What the task asks: From the listing below, reproduce word for word the part that opens with the line containing "right elbow: (378, 464)" and closes with the line containing "right back paw: (248, 543)"; reproduce nothing else.
--- START ---
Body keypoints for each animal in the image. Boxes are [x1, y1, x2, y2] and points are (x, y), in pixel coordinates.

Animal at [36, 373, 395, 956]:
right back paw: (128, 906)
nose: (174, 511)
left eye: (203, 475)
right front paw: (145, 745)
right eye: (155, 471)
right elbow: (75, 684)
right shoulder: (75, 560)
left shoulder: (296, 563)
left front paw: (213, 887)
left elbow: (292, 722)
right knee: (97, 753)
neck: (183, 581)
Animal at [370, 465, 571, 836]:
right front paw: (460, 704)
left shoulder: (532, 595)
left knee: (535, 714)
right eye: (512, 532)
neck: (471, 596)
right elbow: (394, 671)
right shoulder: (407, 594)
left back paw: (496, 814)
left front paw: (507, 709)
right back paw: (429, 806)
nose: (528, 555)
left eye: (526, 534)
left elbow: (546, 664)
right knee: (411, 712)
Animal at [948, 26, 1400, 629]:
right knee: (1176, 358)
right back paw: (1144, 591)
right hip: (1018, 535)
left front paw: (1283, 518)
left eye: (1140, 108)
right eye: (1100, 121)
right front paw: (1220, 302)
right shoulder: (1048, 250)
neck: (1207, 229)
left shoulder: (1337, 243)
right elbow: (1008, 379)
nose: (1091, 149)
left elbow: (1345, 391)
--- END ---
--- START ---
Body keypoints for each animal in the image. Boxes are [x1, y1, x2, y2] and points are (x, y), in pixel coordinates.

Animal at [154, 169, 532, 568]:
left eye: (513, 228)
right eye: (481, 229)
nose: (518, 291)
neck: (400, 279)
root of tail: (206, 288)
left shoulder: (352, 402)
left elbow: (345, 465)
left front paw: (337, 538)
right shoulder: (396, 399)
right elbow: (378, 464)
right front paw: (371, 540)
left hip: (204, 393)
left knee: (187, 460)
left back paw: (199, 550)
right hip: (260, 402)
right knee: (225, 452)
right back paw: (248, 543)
--- END ---
Reply:
right elbow: (378, 464)
right front paw: (371, 540)
left hip: (204, 393)
left knee: (187, 460)
left back paw: (199, 550)
right hip: (260, 402)
right knee: (225, 452)
right back paw: (248, 543)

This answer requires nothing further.